Figure 3.

Leukocyte-endothelium adhesion in aorta. (A) Mesenteric venules (i) and aortae (ii) of 8–9 month-old Cc1^+/+ (white bar), Cc1^−/− (black bar) and Cc1^{−/−xliver+} mice (gray bar) (n = 5–7/genotype) were removed and their leukocytes–endothelium interaction was assayed. Values are expressed as mean ± SEM. *P ≤ 0.05 versus Cc1^+/+ and †P ≤ 0.05 Cc1^{−/−xliver+} versus Cc1^−/− mice. (B) Western blot analysis of lysates from aorta of 8-month-old mice using α-VCAM-1 antibody to immunoblot (Ib) the upper half and α-tubulin to immunoblot the lower half for normalization against the amount of total proteins loaded.

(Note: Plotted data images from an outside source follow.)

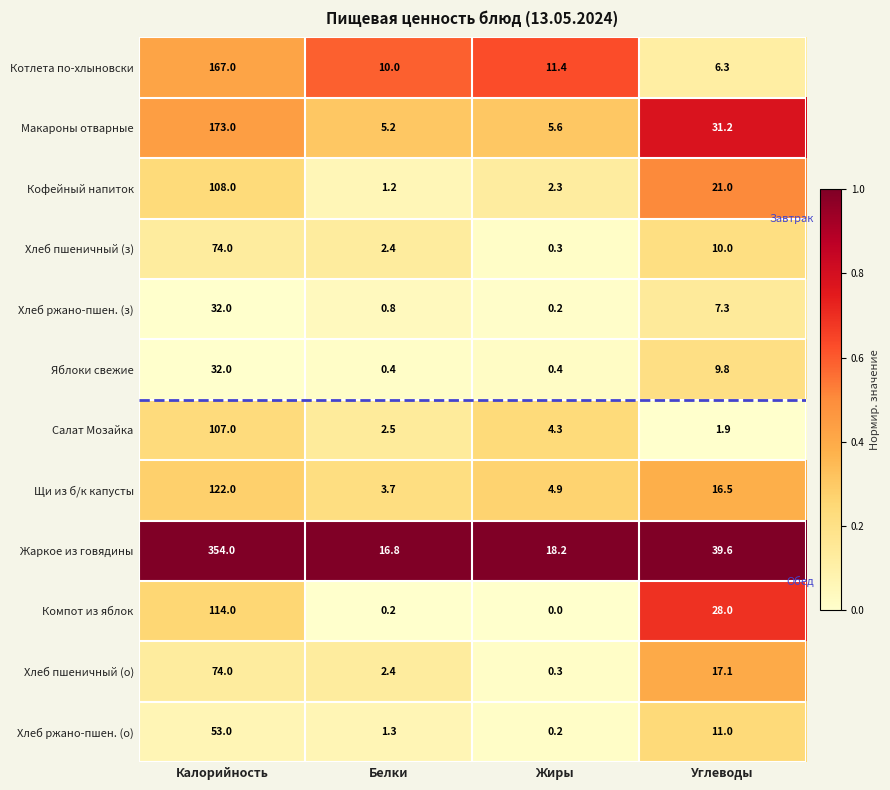

What is the lowest value of the Хлеб пшеничный (о) series?

0.3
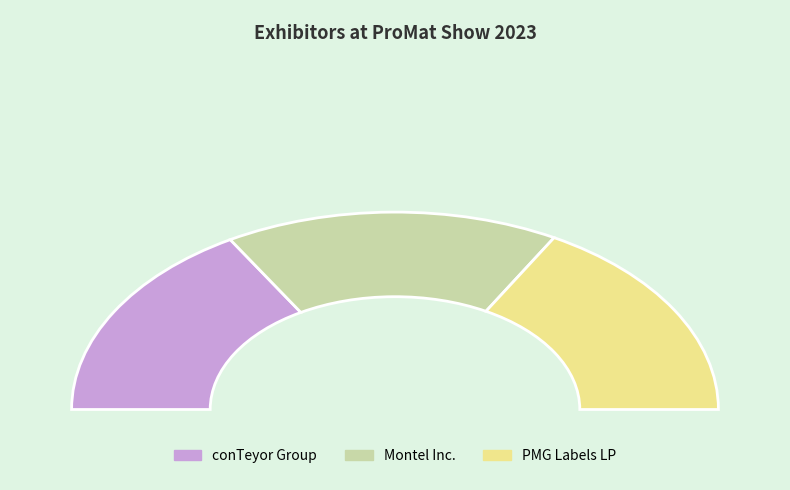

Rank the categories by value from highest to lowest.

PMG Labels LP, Montel Inc., conTeyor Group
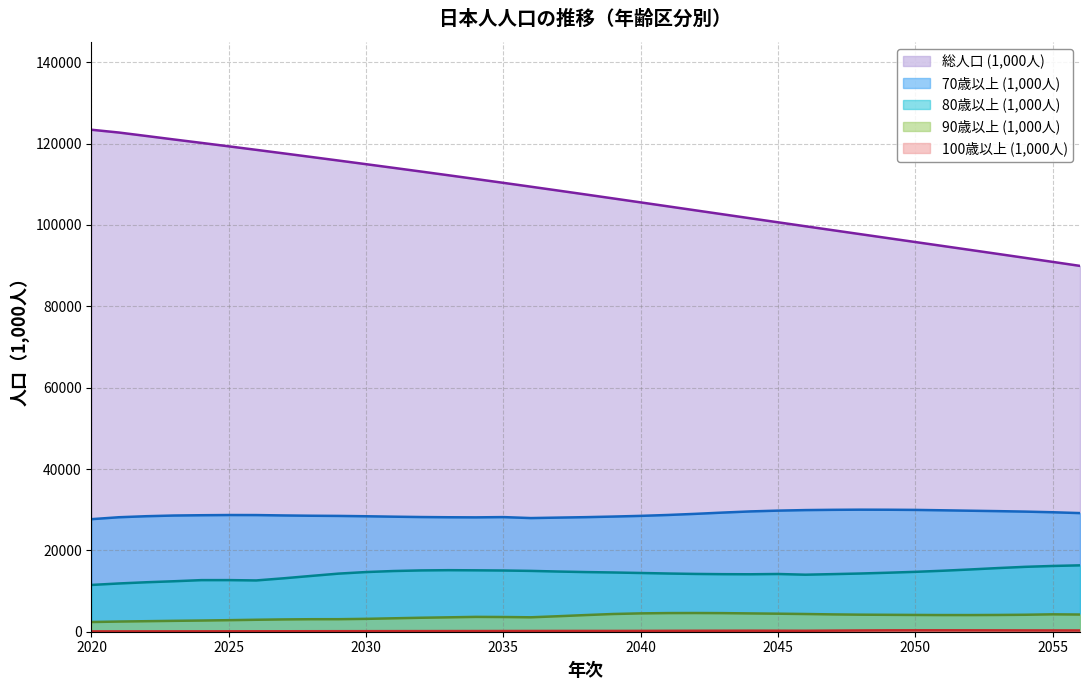

What are all the series names shown in the legend?

総人口 (1,000人), 70歳以上 (1,000人), 80歳以上 (1,000人), 90歳以上 (1,000人), 100歳以上 (1,000人)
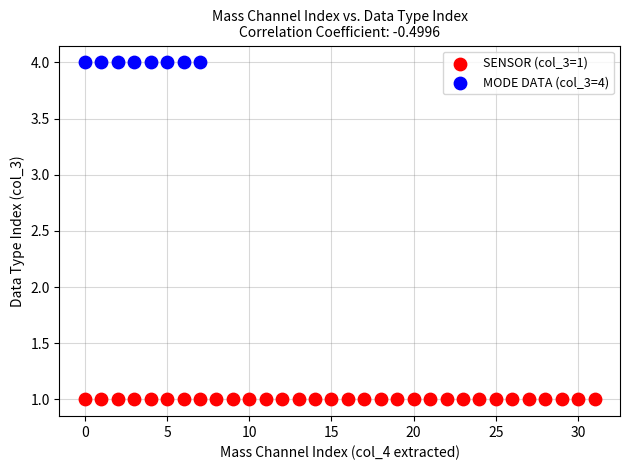

Which series reaches the minimum Y coordinate?

SENSOR (col_3=1)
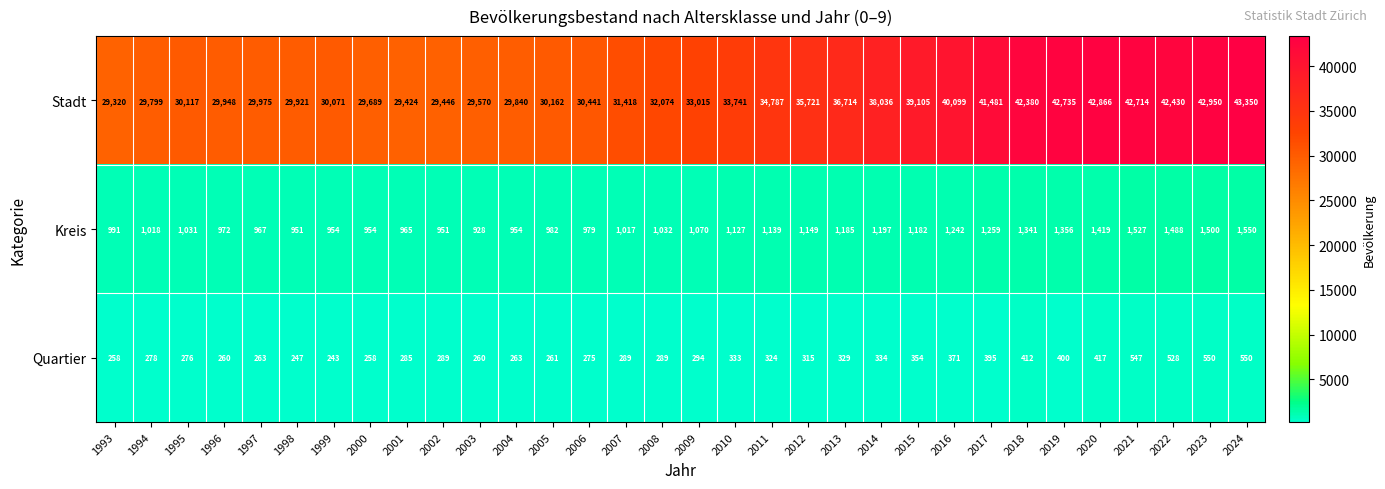

Which series has the largest range (max minus min)?

Stadt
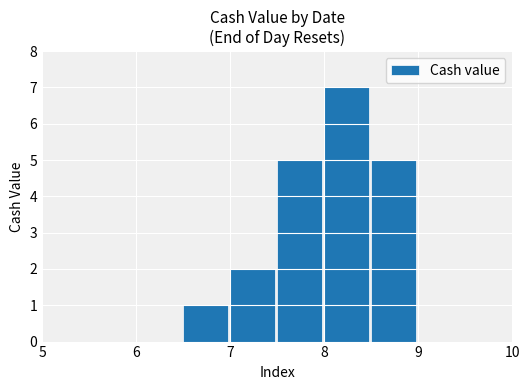

What is the sum of all values?

20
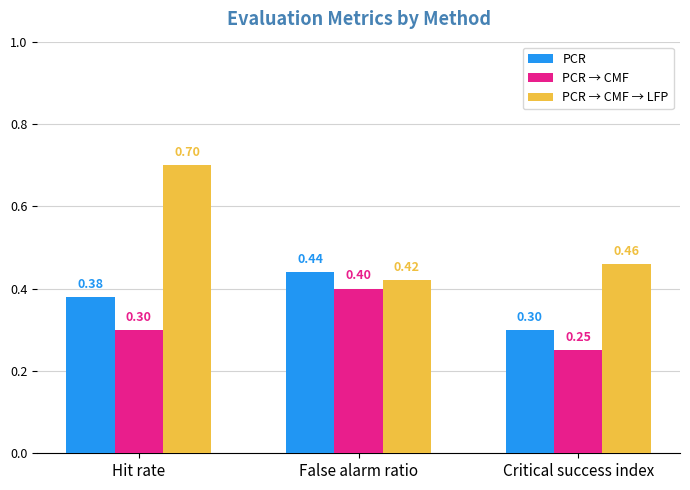

The value of PCR → CMF → LFP at False alarm ratio is 0.4. True or false?

True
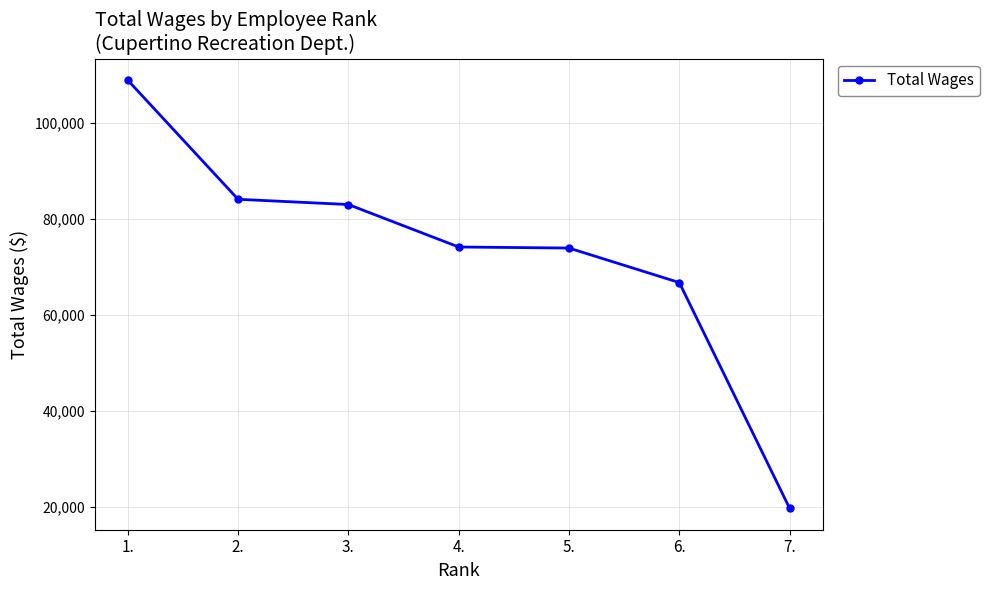

Count the number of data series in this chart.

1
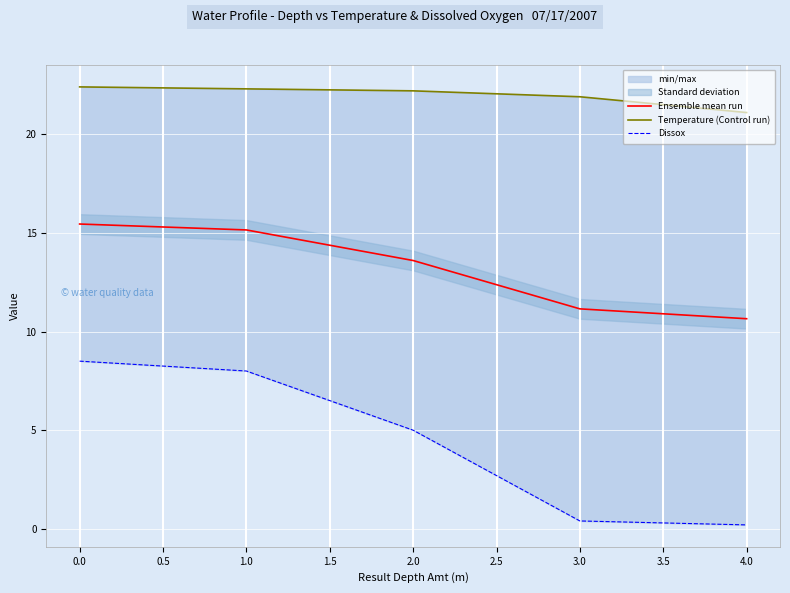

The Ensemble mean run series shows 7.4 at 2.0. True or false?

False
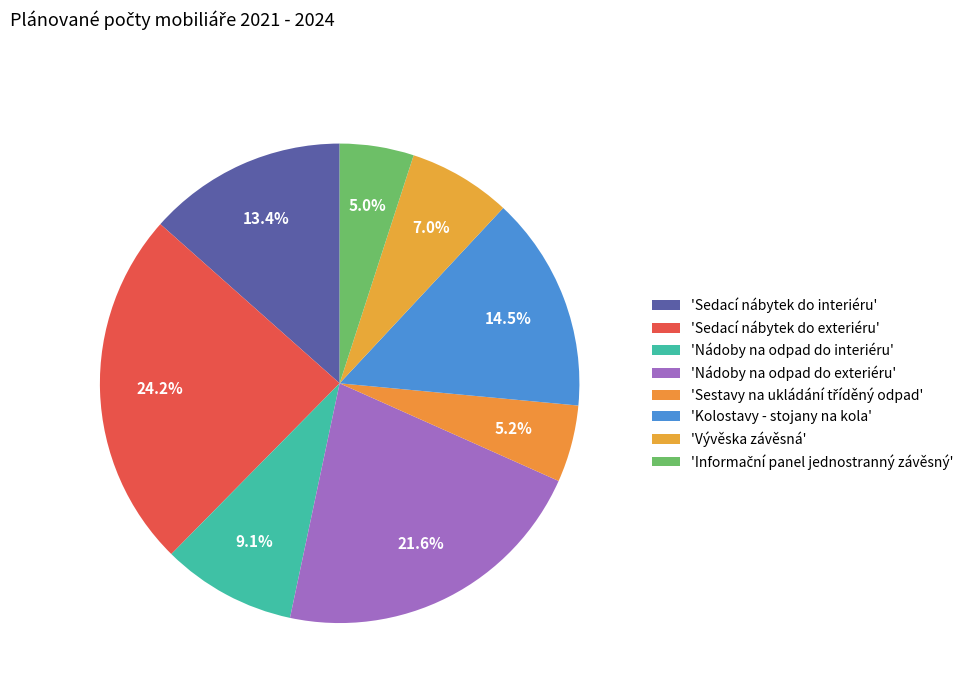

How many slices are in this pie chart?

8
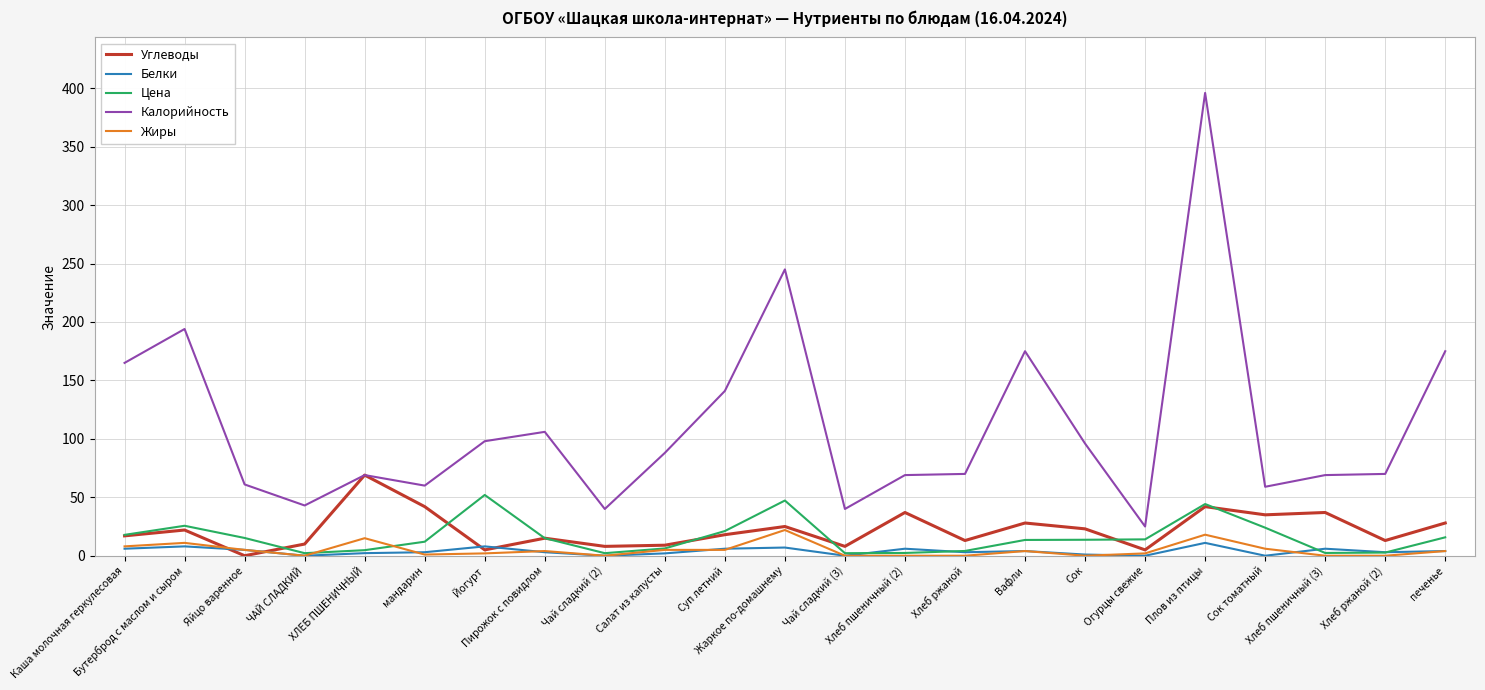

What is the maximum value shown in the chart?

396.0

The apparent molecular weight (kDa) is indicated at the right hand-side of each gel. Gels represent more than two separate experiments performed on different mice per group. (C) Immunofluorescence analysis of VCAM-1 expression in the aortic root of 9 month-old mice (n = 5/genotype). DAPI blue staining was used to detect nuclei and visualize tissue context. Red VCAM-1 staining was higher in sections from Cc1^−/− mice (both ii at 10× and ii’ in the enlarged field at 20×) versus Cc1^+/+ (i) and Cc1^{−/−xliver+} (iii). To control for VCAM-1 antibody specificity, some Cc1^−/− sections were incubated with normal rat serum (NRS) as a non-specific primary antibody. L: The luminal aspect of the vessels was included for reference.